── TEXTE DU DOCUMENT ──

Femme et architecture: 5 choses à savoir sur Francine Houben et son parcours hors-normes

La Llotja Theatre and Conference Centre, à Lleida en Espagne. Copyright : Christian Richters
La Llotja Theatre and Conference Centre, à Lleida en Espagne. Copyright : Christian Richters
Fanny Bouvry
Fanny Bouvry Journaliste

L’art de bâtir reste un milieu masculin. Mais à la tête de Mecanoo, la Néerlandaise Francine Houben bâtit de par le monde avec audace depuis quarante ans. En décembre, elle publie un ouvrage et sera à Bruxelles pour un Lunch with an Architect exceptionnel. Cinq choses à savoir sur elle.

1. Elle est devenue architecte, à une époque où les femmes étaient complètement invisibilisées dans le métier

Si aujourd’hui, on commence doucement à mettre en avant, à coup de publications notamment, la place des femmes dans l’architecture, lorsque Francine Houben (1955) a entamé sa carrière, dans les années 80, c’était loin d’être le cas.

Francine Houben Mecanoo
Francine Houben, à la tête de Mecanoo © Mark Uyl

Alors qu’elle était encore étudiante à l’université de technologie de Delft, dans son kot, Francine Houben réalisait ses premiers projets et concours avec des amis. En 1984, elle a cofondé, avec ses camarades, le bureau Mecanoo Architecten, un groupe multidisciplaire qui compte aujourd’hui des collaborateurs de 25 pays. Elle est maintenant le seul membre de l’équipe originelle.

Musée Kaap Skil sur Texel Island. Copyright :

Mais si elle a été précurseur, avec d’autres, celle qui a eu trois enfants et mené sa carrière de front ne veut pas non plus que cette étiquette de ‘femme architecte’ lui colle trop à la peau. « Je fais partie d’une génération qui était encore largement dominée par les hommes mais je ne vois pas le monde de l’architecture comme une bataille de genres. Sans aucun doute, les femmes ont plus de mal, car elles doivent jongler entre être mère, élever leurs enfants et conserver une position active en architecture. J’ai pu expérimenter tout cela par moi-même et cela n’a pas toujours été facile. Cependant, je n’ai jamais voulu me positionner en tant que femme architecte. Je veux être bonne en tant qu’architecte, peu importe mon genre », confiait-elle en 2020 au site floornature.eu

Lire aussi: Hilde Daem, architecte: « La position des femmes dans l’architecture ne s’améliore pas »

2. Elle se distingue par une approche architecturale que d’aucuns qualifient de ‘féminine

Pour les organisatrices du Lunch with an architect, une conférence qui aura lieu le 15 décembre à Bruxelles avec Francine Houben, le secret de sa longévité s’explique par sa passion pour le métier, mais pas que.  « La curiosité, l’enthousiasme, un travail acharné et une approche qui pourrait être qualifiée de « féminine », pointent-elles aussi. Cette manière pas du tout conquérante d’appréhender l’architecture mais au contraire très humaine, basée sur la rencontre avec les gens pour comprendre leurs modes de fonctionnement, leurs envies, leurs habitudes et les considérer. »

───
── DONNÉES FOURNIES ──

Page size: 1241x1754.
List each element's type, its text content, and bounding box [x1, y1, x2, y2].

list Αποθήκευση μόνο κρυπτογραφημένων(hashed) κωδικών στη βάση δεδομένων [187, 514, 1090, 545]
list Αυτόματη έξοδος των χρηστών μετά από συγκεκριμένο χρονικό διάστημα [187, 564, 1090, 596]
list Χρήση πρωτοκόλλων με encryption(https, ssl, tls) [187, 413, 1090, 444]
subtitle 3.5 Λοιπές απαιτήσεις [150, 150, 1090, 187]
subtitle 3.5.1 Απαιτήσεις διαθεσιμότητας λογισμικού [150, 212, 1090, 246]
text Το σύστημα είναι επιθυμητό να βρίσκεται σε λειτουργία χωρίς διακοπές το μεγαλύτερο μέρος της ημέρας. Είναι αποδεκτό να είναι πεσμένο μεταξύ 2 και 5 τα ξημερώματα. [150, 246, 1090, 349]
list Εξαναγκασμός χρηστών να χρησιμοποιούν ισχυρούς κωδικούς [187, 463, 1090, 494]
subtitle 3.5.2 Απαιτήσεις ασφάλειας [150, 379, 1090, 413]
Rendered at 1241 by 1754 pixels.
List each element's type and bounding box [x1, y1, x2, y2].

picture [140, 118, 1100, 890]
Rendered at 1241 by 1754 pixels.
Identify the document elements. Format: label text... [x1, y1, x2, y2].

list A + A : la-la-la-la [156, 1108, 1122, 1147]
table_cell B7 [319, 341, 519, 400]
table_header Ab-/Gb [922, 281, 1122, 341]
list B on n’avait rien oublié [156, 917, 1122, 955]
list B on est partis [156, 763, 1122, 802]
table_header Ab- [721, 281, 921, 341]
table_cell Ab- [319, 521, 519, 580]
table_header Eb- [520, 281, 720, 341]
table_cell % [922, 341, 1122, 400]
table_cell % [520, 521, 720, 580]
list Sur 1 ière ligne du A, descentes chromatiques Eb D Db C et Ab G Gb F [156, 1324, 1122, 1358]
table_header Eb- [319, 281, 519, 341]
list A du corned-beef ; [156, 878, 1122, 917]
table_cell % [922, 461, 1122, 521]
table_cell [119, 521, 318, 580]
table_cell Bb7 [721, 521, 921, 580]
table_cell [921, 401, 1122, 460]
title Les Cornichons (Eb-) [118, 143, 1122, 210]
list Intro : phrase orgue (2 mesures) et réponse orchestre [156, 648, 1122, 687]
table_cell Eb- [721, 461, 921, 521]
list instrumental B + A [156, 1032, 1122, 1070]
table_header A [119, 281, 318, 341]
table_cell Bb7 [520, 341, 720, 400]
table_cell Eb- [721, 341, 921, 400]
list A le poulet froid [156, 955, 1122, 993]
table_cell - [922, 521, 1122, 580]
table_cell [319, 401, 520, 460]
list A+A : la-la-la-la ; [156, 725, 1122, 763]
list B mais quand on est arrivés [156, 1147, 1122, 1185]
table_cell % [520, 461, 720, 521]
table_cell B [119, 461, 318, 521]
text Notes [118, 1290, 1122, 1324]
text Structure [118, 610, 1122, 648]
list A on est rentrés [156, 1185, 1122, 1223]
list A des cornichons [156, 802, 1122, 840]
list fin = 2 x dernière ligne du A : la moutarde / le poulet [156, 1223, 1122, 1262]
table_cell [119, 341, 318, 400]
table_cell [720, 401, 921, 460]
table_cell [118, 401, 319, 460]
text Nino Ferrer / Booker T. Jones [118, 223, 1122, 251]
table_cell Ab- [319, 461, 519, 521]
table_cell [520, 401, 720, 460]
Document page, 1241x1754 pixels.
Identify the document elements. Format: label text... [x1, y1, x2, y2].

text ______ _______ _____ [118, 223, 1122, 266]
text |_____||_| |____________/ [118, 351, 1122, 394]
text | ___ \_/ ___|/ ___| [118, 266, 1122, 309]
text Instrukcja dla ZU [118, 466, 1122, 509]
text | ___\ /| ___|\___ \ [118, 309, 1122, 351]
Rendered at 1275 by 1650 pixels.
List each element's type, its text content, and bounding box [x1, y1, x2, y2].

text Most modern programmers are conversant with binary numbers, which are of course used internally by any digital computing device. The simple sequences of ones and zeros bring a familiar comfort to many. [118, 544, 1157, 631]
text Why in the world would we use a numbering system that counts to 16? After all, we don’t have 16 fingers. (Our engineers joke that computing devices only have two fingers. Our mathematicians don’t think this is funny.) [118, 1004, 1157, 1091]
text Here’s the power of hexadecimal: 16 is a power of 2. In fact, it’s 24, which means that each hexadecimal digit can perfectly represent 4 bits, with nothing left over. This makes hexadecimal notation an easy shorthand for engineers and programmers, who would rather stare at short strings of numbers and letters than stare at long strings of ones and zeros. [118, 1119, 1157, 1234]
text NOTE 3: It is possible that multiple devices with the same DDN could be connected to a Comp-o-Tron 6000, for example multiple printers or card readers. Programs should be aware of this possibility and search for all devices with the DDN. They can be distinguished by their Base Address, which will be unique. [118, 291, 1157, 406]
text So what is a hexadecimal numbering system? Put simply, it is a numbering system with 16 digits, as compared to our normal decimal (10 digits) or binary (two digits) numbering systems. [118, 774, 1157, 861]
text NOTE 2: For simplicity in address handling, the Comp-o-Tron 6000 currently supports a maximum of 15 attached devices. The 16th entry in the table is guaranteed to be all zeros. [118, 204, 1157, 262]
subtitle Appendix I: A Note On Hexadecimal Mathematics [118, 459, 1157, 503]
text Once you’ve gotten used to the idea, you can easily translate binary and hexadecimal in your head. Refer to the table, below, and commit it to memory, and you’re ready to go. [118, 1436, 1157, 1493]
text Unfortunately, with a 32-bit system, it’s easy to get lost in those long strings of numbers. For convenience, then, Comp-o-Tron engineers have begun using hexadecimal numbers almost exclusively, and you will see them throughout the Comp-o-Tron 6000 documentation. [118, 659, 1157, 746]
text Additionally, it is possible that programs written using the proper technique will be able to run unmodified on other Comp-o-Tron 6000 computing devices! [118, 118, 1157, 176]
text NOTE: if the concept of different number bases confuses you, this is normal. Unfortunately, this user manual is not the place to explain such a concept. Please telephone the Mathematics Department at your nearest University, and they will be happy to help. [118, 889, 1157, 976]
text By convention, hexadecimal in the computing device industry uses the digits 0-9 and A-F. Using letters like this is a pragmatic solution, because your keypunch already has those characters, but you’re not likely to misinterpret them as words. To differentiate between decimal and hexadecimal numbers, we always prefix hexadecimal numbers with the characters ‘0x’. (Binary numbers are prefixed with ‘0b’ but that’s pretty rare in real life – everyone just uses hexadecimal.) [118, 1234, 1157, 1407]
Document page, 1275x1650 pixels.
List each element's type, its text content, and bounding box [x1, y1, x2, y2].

───

> [TÂCHES ET EXERCICES]
a – Indiquez si chacune des affirmations suivantes concorde avec l’article sur Francine Houben, en répondant par oui ou par non et en citant les mots décisifs de l’article : (i) Francine Houben a cofondé le bureau Mecanoo Architecten en 1984 ; (ii) Francine Houben a toujours souhaité se présenter comme femme architecte ; (iii) le Lunch with an architect se tiendra le 15 décembre à Bruxelles.
b – Réécrivez le passage de l’article sur Francine Houben qui commence par « L’art de bâtir » et se poursuit jusqu’à « d’être le cas. », en substituant « quatre décennies » à « quarante ans ».
Les entrées ne sont d’aucune utilité pour ce travail.

> [RÉSULTATS PAR TÂCHE]
a –
(i) Oui : « En 1984, elle a cofondé, avec ses camarades, le bureau Mecanoo Architecten ».
(ii) Non : « je n’ai jamais voulu me positionner en tant que femme architecte ».
(iii) Oui : « une conférence qui aura lieu le 15 décembre à Bruxelles ».

b –
L’art de bâtir reste un milieu masculin. Mais à la tête de Mecanoo, la Néerlandaise Francine Houben bâtit de par le monde avec audace depuis quatre décennies. En décembre, elle publie un ouvrage et sera à Bruxelles pour un Lunch with an Architect exceptionnel. Cinq choses à savoir sur elle.

1. Elle est devenue architecte, à une époque où les femmes étaient complètement invisibilisées dans le métier

Si aujourd’hui, on commence doucement à mettre en avant, à coup de publications notamment, la place des femmes dans l’architecture, lorsque Francine Houben (1955) a entamé sa carrière, dans les années 80, c’était loin d’être le cas.